A spokesperson added: “Our policies on obesity and public health have always been guided by evidence and will continue to be in the future.”
‘Dog whistle politics’
Foreign Secretary Mr Hunt has said he would rather target manufacturers who produce less healthy products and “threaten” them with legislation “if they don’t play ball”.
He added: “But my experience is, if you make that threat, you don’t actually need to follow through with the dreaded milkshake tax.”
Responding to his rival’s plan, Mr Hunt said he was “totally confused about what Boris’s policy is”.
“He says he doesn’t want them, but the Health Secretary Matt Hancock is on his team and he says he strongly supports them.
“We have the second highest obesity in young people in the whole of Europe, and so the people who say they want to scrap these taxes need to say what is their plan, because it is terrible for these young people.”
Former health minister Steve Brine, who is supporting Mr Hunt, also criticised Mr Johnson’s suggestion.
But Treasury Minister Liz Truss, who is supporting Mr Johnson, said “taxes on treats” hit those on the lowest incomes, and people should be “free to choose”.
The sugar tax – known officially as the soft drinks industry levy – means drinks with more than 8g per 100ml are taxed at 24p per litre, and those containing 5-8g of sugar per 100ml are taxed at 18p per litre.
It was announced in 2016 by then-Chancellor George Osborne to tackle childhood obesity, while raising £275m for the Treasury.
Pure fruit juices are exempt as they do not carry added sugar, while drinks with a high milk content are currently exempt due to their calcium content.
Money raised by the sugar tax goes to help fund primary school sport.
Analysis: By Norman Smith, BBC assistant political editor
Boris Johnson has a bit of a mixed history on this matter because at times he’s seemed to be fairly keen on a sugar tax. Indeed, he brought one in at City Hall. But now he appears to have changed tack.
It does represent quite a significant push-back against what has been government policy for a few years now – the need to disincentivise people from making unhealthy choices.

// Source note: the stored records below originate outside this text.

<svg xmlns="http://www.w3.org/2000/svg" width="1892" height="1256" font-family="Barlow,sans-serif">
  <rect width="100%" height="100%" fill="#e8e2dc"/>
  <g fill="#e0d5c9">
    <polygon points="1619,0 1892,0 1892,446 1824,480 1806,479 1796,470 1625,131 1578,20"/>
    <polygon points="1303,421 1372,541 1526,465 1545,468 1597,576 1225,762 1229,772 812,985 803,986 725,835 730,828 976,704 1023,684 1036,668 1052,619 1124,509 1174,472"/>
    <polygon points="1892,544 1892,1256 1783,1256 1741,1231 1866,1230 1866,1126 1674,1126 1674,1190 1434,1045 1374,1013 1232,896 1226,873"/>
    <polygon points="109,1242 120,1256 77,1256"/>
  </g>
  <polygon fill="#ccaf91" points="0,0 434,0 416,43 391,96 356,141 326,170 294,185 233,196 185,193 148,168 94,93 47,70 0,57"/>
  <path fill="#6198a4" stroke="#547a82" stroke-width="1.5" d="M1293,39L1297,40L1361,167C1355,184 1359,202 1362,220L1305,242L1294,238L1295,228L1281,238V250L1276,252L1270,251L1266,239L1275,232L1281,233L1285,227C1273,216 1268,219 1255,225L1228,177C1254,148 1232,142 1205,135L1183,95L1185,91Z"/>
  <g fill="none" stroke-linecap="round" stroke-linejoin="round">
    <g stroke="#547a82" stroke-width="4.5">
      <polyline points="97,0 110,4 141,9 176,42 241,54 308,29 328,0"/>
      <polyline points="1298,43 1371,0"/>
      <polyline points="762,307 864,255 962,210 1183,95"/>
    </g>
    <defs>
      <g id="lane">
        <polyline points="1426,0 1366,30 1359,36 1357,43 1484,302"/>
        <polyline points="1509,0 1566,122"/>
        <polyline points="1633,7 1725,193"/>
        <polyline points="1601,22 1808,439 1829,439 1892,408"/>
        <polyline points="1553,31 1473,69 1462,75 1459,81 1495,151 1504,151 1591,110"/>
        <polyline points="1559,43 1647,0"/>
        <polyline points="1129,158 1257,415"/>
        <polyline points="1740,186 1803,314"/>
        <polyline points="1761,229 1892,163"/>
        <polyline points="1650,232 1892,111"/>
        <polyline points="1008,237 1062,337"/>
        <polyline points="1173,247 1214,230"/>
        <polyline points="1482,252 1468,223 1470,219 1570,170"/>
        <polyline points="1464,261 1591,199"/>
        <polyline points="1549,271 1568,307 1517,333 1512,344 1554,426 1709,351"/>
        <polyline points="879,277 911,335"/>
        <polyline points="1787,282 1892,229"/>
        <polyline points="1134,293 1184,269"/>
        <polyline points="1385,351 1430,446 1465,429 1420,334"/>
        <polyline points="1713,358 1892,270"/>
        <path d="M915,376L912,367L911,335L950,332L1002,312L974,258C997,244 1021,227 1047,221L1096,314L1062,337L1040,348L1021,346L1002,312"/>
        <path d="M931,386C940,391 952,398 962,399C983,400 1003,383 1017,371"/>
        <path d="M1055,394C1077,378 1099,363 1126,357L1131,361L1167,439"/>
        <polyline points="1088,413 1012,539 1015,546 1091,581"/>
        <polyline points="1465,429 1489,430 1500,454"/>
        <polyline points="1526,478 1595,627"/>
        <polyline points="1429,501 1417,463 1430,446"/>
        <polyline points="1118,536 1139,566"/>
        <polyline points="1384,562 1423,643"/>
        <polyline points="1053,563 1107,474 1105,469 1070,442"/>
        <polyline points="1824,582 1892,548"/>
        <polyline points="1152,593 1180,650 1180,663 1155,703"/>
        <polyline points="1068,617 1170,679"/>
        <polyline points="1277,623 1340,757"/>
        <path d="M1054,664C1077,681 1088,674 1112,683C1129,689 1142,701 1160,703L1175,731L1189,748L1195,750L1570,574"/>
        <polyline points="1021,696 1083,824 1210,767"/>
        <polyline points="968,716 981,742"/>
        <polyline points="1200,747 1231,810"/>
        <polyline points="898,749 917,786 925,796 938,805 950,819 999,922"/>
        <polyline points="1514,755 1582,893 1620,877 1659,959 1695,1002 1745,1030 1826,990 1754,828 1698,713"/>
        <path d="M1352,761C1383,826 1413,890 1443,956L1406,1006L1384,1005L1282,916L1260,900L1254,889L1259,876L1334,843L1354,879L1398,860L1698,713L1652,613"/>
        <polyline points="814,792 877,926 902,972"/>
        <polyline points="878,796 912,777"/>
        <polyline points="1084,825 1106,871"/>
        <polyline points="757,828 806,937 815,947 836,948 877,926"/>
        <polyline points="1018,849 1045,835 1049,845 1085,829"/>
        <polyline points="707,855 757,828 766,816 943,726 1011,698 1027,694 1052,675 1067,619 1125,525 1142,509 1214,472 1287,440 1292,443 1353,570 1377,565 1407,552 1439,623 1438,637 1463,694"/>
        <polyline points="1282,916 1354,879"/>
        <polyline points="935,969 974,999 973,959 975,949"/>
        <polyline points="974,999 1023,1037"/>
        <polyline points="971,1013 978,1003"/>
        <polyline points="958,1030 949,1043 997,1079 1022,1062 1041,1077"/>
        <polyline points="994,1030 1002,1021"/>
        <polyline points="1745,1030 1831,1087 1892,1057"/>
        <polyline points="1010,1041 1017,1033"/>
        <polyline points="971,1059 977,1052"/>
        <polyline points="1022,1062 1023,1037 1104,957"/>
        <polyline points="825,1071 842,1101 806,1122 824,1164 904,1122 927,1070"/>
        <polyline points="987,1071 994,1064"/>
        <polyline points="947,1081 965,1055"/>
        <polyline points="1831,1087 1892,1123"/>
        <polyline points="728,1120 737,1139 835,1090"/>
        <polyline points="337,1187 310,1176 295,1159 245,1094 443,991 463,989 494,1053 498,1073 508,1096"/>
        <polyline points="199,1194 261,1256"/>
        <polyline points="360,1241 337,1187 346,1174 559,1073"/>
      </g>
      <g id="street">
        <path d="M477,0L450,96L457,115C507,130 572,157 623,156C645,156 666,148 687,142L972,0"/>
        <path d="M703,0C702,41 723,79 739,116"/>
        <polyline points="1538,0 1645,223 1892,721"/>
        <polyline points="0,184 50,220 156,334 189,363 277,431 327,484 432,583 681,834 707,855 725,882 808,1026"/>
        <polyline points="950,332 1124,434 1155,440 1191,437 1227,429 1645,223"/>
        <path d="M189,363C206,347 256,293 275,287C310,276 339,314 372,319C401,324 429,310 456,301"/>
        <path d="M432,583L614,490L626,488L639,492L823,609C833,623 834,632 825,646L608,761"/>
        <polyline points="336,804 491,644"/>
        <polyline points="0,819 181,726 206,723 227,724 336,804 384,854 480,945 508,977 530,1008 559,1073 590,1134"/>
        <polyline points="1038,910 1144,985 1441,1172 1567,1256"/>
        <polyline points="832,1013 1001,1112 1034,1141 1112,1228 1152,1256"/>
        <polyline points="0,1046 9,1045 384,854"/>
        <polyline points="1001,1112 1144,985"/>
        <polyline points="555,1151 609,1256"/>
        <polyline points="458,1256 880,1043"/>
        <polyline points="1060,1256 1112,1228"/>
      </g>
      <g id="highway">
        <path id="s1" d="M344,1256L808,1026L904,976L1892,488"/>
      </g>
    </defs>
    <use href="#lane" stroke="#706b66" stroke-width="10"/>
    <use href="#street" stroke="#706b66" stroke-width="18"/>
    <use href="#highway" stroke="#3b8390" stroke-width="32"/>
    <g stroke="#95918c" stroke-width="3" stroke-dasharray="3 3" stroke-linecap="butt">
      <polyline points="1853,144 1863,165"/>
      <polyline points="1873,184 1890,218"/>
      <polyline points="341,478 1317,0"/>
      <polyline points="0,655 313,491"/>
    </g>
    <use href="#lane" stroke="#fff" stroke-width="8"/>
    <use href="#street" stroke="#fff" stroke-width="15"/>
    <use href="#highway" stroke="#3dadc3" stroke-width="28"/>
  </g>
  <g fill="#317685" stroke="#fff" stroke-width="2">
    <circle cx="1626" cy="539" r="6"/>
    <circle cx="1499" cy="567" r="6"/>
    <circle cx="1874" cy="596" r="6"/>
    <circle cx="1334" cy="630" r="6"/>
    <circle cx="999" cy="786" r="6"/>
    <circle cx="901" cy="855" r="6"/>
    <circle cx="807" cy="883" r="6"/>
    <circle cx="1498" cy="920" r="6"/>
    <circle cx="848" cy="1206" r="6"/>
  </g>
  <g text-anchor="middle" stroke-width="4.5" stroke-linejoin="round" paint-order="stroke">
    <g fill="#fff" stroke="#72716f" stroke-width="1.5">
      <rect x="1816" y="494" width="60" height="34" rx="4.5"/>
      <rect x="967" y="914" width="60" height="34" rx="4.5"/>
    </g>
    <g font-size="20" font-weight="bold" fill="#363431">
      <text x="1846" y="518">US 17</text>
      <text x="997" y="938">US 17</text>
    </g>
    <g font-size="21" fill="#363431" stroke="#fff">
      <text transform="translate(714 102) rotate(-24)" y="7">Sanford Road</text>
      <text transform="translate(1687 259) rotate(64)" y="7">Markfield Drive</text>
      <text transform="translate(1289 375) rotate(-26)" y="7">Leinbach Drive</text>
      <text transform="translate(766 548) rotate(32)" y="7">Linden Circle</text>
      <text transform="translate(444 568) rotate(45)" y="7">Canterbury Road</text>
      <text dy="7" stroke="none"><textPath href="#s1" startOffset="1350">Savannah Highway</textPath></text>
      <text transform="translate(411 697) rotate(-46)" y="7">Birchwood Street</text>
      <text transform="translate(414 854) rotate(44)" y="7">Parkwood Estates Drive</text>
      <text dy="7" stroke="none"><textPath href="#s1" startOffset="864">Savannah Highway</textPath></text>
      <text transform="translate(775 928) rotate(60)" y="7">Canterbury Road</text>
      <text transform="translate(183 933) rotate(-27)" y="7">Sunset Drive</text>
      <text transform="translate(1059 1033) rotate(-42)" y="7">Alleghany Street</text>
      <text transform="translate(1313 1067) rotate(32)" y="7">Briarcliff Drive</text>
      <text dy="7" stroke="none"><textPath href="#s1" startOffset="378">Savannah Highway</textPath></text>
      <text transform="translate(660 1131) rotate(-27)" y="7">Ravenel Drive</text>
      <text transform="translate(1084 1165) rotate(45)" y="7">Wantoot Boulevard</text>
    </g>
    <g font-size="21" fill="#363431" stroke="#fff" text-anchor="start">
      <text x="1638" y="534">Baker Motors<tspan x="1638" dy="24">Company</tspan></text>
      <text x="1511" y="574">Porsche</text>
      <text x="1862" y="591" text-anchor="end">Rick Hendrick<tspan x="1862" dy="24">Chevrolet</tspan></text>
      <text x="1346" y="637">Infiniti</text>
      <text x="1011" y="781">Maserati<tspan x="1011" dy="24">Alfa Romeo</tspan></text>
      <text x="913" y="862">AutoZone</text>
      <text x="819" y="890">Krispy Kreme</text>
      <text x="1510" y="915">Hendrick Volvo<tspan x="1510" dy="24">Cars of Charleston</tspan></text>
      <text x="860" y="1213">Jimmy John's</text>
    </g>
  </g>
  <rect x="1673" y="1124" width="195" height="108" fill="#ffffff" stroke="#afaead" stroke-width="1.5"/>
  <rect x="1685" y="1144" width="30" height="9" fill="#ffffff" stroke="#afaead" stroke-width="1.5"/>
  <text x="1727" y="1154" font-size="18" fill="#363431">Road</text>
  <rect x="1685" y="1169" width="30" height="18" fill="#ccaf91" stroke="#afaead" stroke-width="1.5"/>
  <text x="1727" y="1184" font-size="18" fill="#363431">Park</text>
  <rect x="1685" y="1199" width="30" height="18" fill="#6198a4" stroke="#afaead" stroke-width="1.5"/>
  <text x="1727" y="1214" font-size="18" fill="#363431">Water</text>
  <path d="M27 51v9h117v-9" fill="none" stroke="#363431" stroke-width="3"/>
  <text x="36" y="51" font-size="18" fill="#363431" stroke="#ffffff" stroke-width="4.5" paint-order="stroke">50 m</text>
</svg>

And it could be a bit awkward given the health secretary is one of his key backers.
But talk of “standing up to the nanny state” probably goes down well with the Tory members.
His critics say it’s back of the fag packet stuff and point to other things announced by him or his team in recent weeks that have gone a bit wobbly soon after. Tax cuts for higher earners and a possible public sector pay rise, for example.
Camilla Cavendish, who argued for the tax as ex-PM David Cameron’s head of policy, told BBC Radio 4’s Today programme she thought Mr Johnson would be wrong to review it.
She said she had made the case for the levy after becoming concerned about the cost to the NHS of treating diabetes, and obesity rates among poorer children.
“Boris is talking about not clobbering people on lower incomes, but actually I think that tax is one way to help people just drink better,” she said.
Shirley Cramer, chief executive of the Royal Society for Public Health, said she was “bitterly disappointed” with Mr Johnson’s “short-sighted” proposal.
“We should be building on the success of the sugar levy, not turning back the clock on the progress that has been made so far.”
Cancer Research UK chief executive Michelle Mitchell agreed such taxes had “a positive effect”.
She said: “They have been highly effective in bringing down smoking rates to record lows, including within deprived communities.
“Physical activity is one way to lose weight, but the government also has a big role to play if we are to significantly reduce obesity levels.”
England’s chief medical officer has been considering taxing all unhealthy foods to tackle childhood obesity.
Prof Dame Sally Davies report is due in September – it was commissioned by Mr Hancock.